A Mommybites reader asks:
My kid Is SO Loud. I know that sounds awful because he and his sister are just having fun. But the volume. What can I do?
I hear ya. Some kids are particularly loud and it can really be a lot. I DO have some solutions that will feel good for everyone involved and get you a little peace and, well, almost quiet.
Let’s set the scene. Your kids are eating breakfast and they are talking about their day and it’s getting louder and louder and… simply and kindly have them take 3 sips from their cup.
I know sounds kinda simple, but simple works. It will lower the intensity and pause the yelling. They will most likely restart the convo at a lower amplification.
You can also begin the conversation with them by talking to them in a lower volume yourself. Do this while they are drinking to change the energy in the room. Again, seems simple- but it works AND your kid is hydrating. Woo Hoo.
Go somewhere else or have them GO
This sounds rough, but it doesn’t have to be. It’s all about intent and tone. If you’ve just poured your coffee and your kids are being loud at the breakfast table, step away for a moment. “I’ll be right back. You guys are doing great. I’ll be back in just a few.” Go take that coffee somewhere and enjoy it for a few minutes. You will return calm and recharged.
Leaving does not have to be an aggressive or punitive act: “You guys are having so much fun. I have to run up real quick, I’ll be back in a bit. Keep having fun.”
Sometimes the loud starts to creep into the unsafe
At a table, choking is a hazard. During play, the volume can lead to aggression. Maybe the room that they are in is not a room where loud should live. If it is THEM who needs the break, take action. Excuse them from the area.
Like the idea above, this is NOT punitive. You are just redirecting them to a more suitable space. “I love elephants, but the kitchen isn’t really a great elephant place – but the playroom is. Please take your elephant party there.” The fun can go on and you get a little quieter.

GIVEN INFORMATION
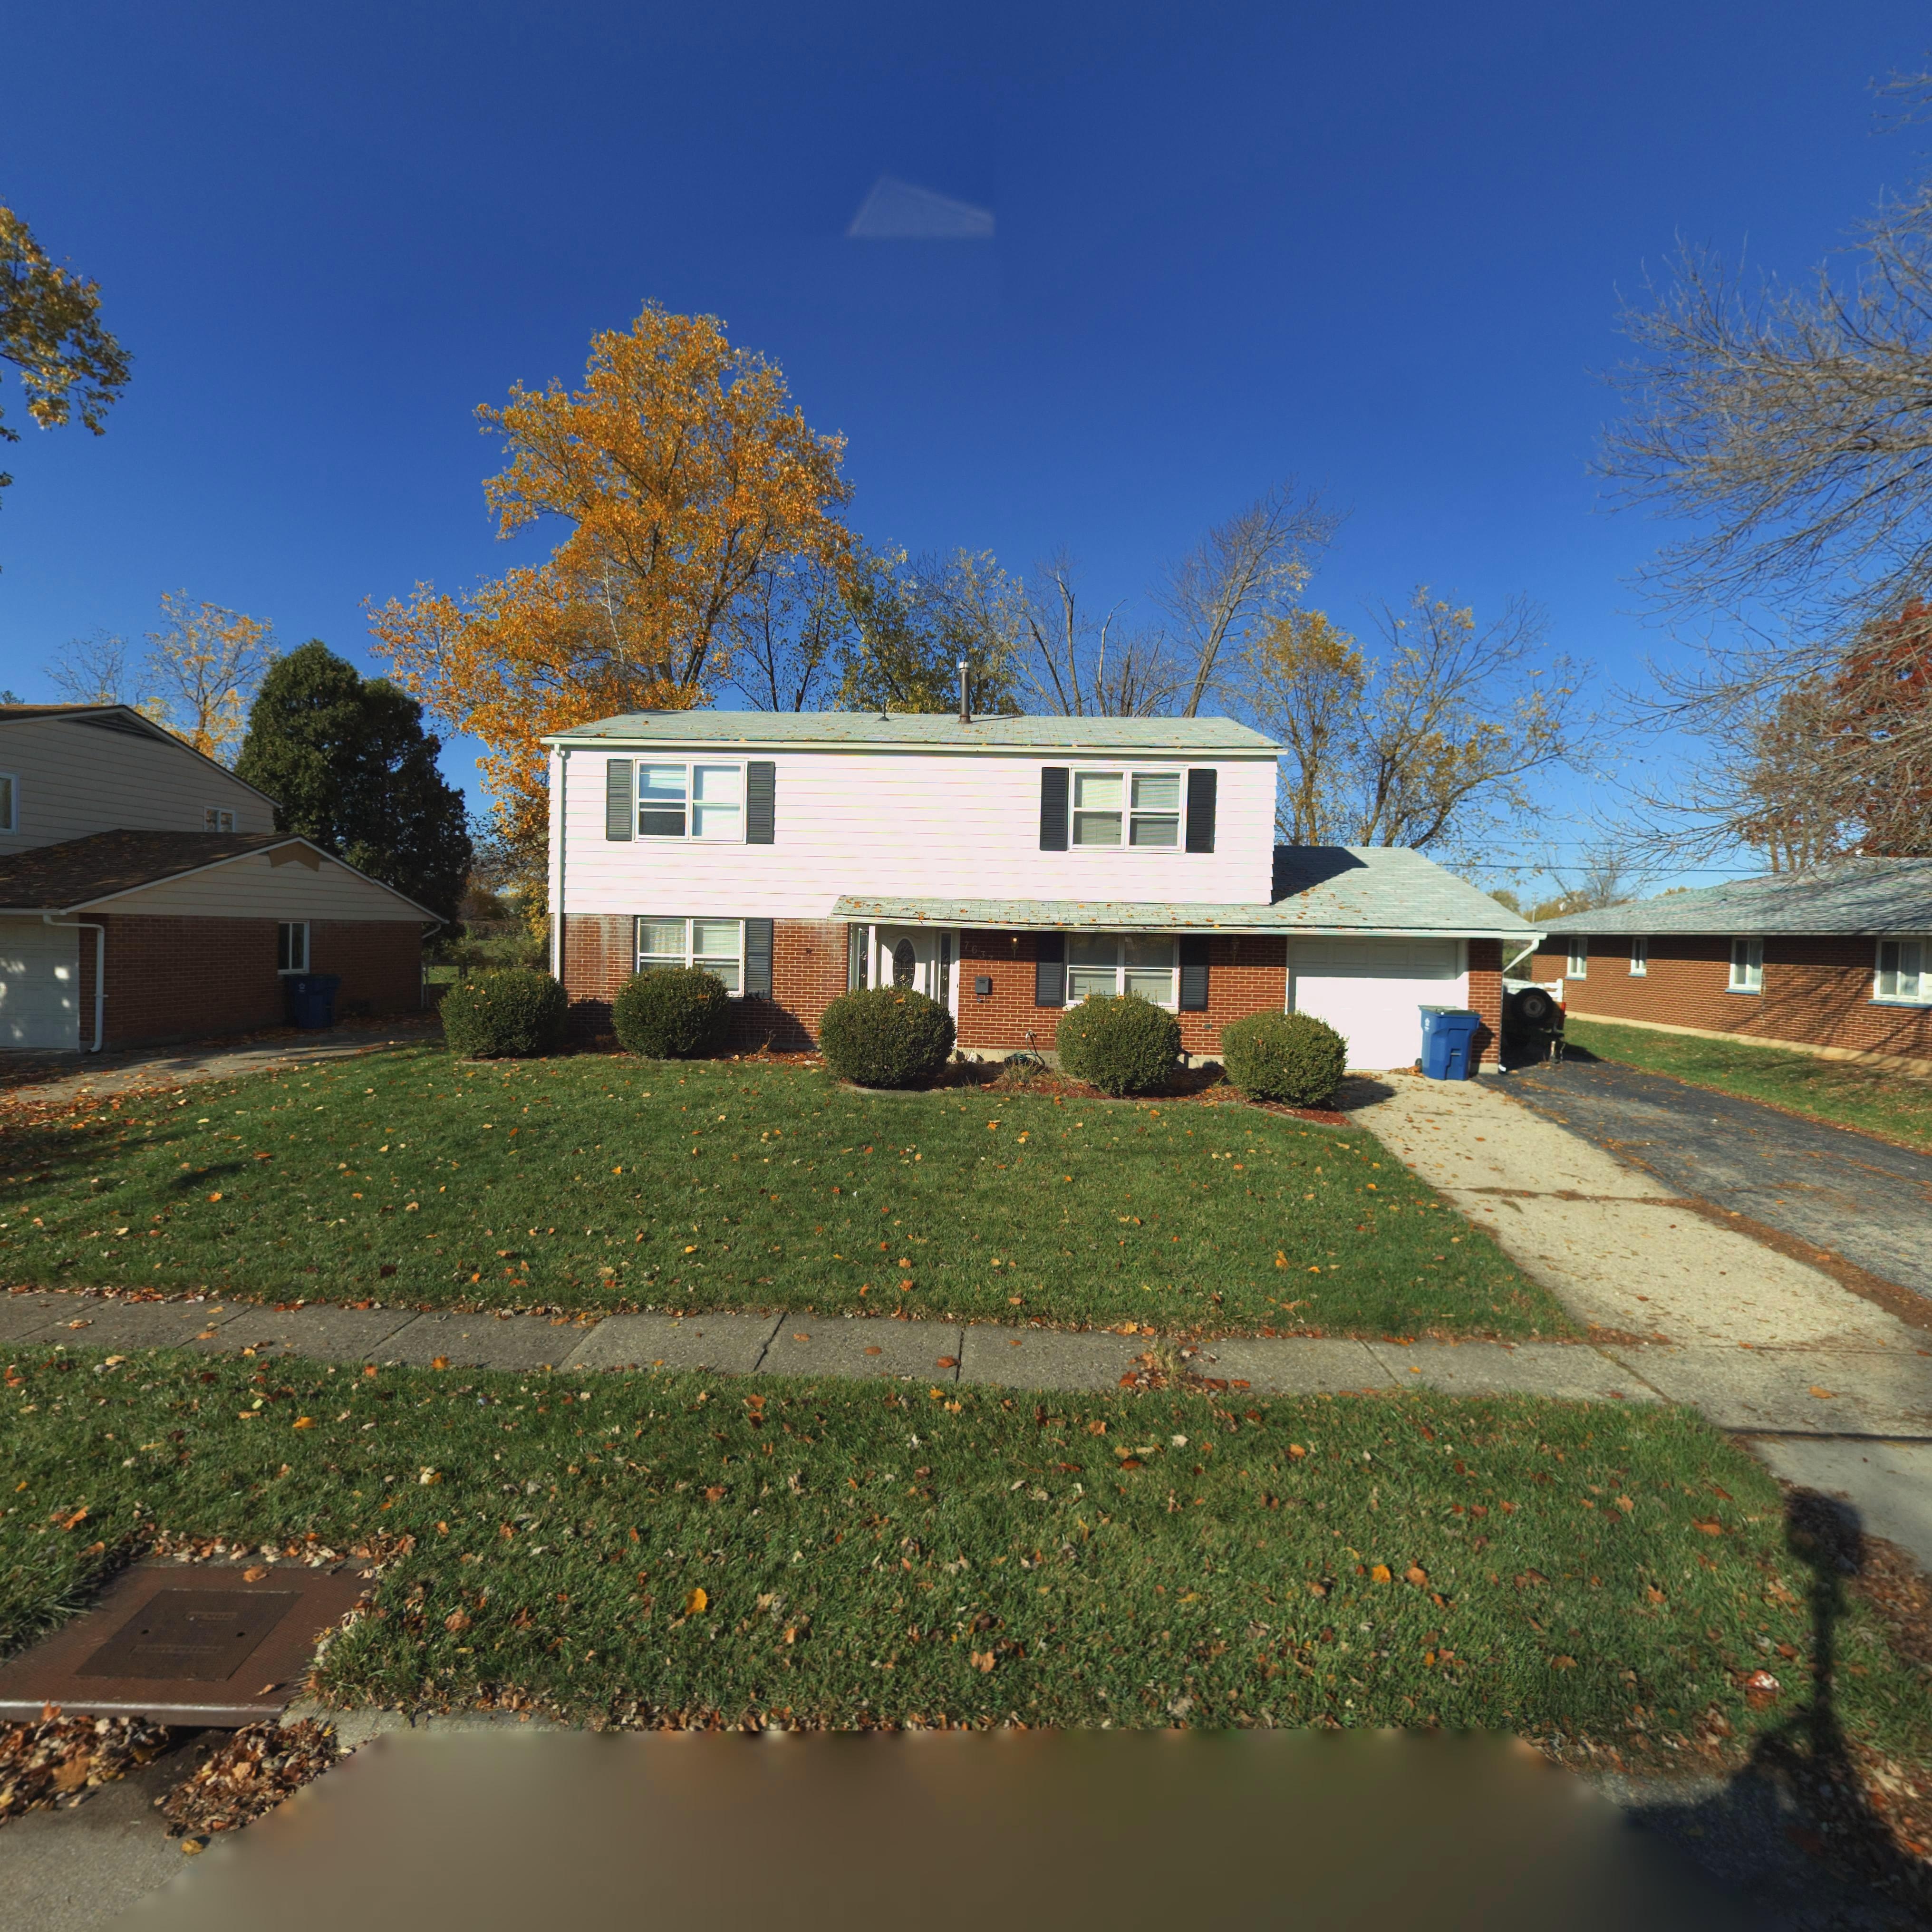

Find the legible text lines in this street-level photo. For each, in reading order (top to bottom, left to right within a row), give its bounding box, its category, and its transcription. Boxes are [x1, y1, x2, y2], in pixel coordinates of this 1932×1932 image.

[963, 940, 995, 965] StreetNumber: 7637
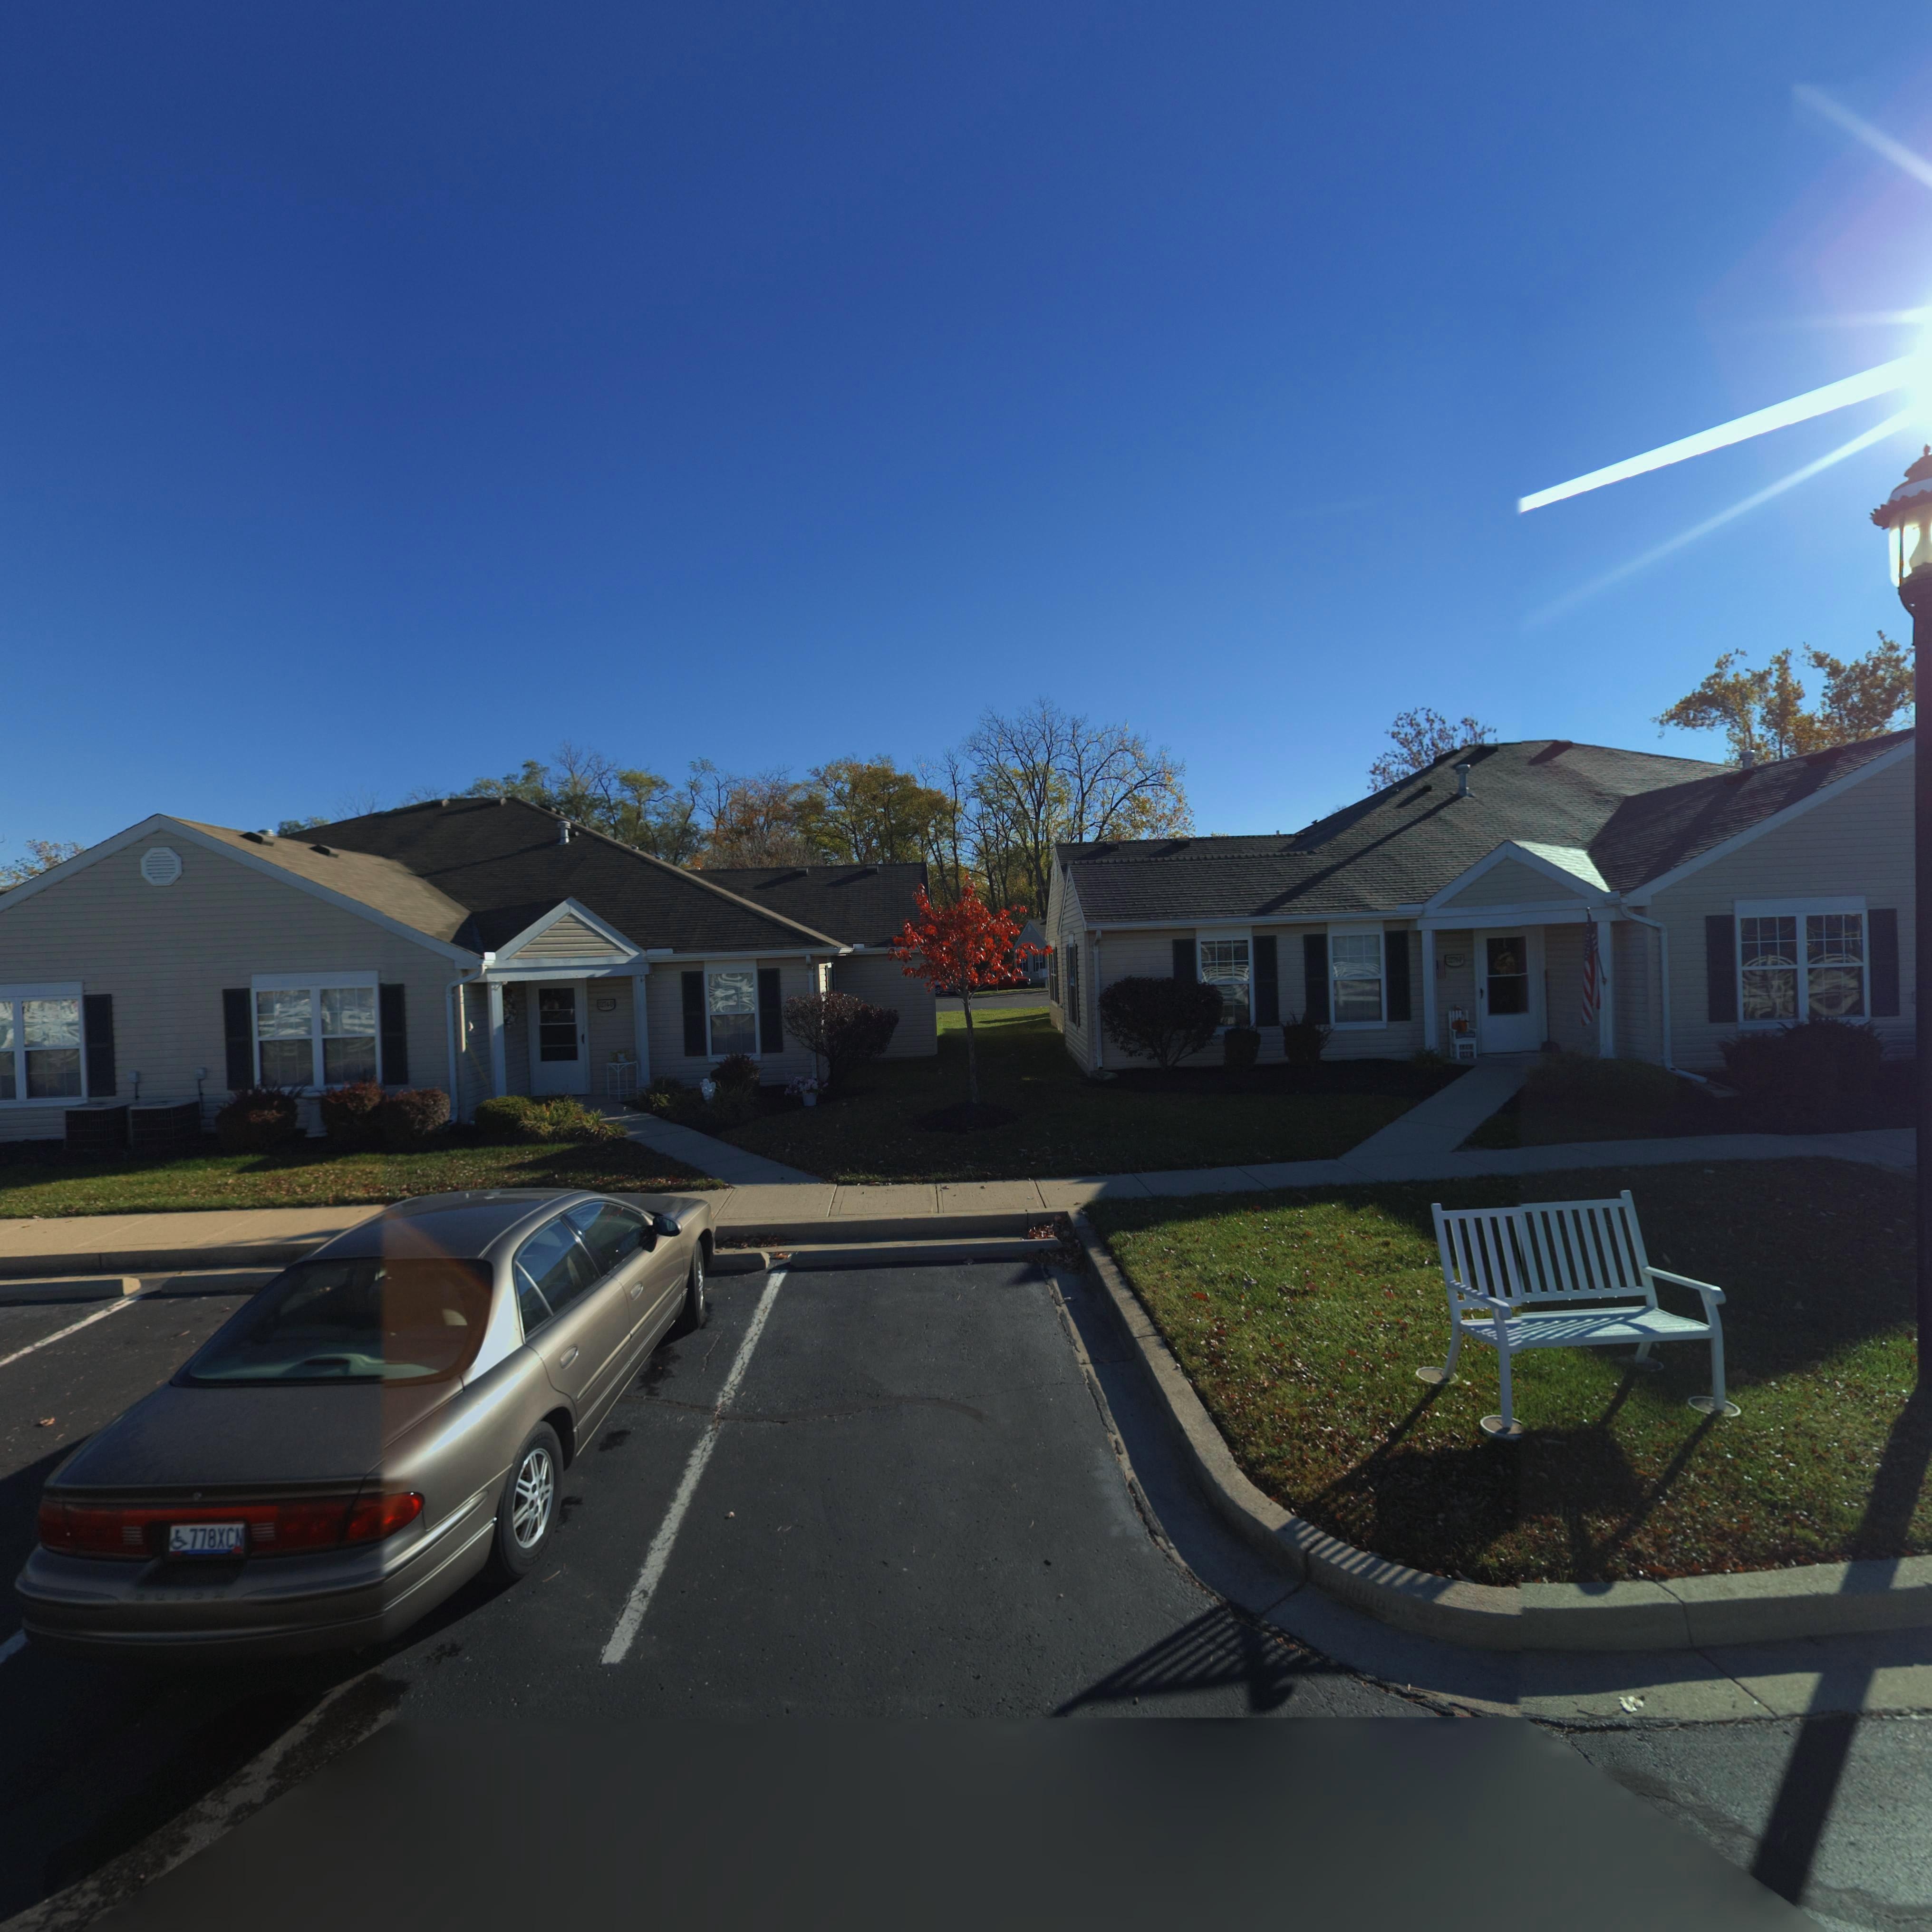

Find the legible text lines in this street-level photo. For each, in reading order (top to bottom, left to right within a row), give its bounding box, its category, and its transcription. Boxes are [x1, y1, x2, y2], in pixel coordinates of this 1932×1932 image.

[1446, 956, 1463, 963] StreetNumber: 5276-F
[597, 1000, 614, 1007] StreetNumber: 5274-D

EXERCISE TASK A
Reproduce word for word the passage of the column on loud kids from "You can also" up to and including "calm and recharged.".
EXERCISE TASK B
In the column on loud kids, how many sips from their cups should the children take when breakfast talk gets louder?
EXERCISE TASK C
Summarize the column on loud kids in two sentences.

SOLUTION A
You can also begin the conversation with them by talking to them in a lower volume yourself. Do this while they are drinking to change the energy in the room. Again, seems simple- but it works AND your kid is hydrating. Woo Hoo.
Go somewhere else or have them GO
This sounds rough, but it doesn’t have to be. It’s all about intent and tone. If you’ve just poured your coffee and your kids are being loud at the breakfast table, step away for a moment. “I’ll be right back. You guys are doing great. I’ll be back in just a few.” Go take that coffee somewhere and enjoy it for a few minutes. You will return calm and recharged.

SOLUTION B
Three sips.

SOLUTION C
To calm loud children, a parent can have them take three sips from their cups and speak to them more quietly, or step away briefly in a kind, non-punitive tone. When the noise starts to become unsafe, the parent can redirect the children to a more suitable space, such as the playroom, so the fun continues and the room gets quieter.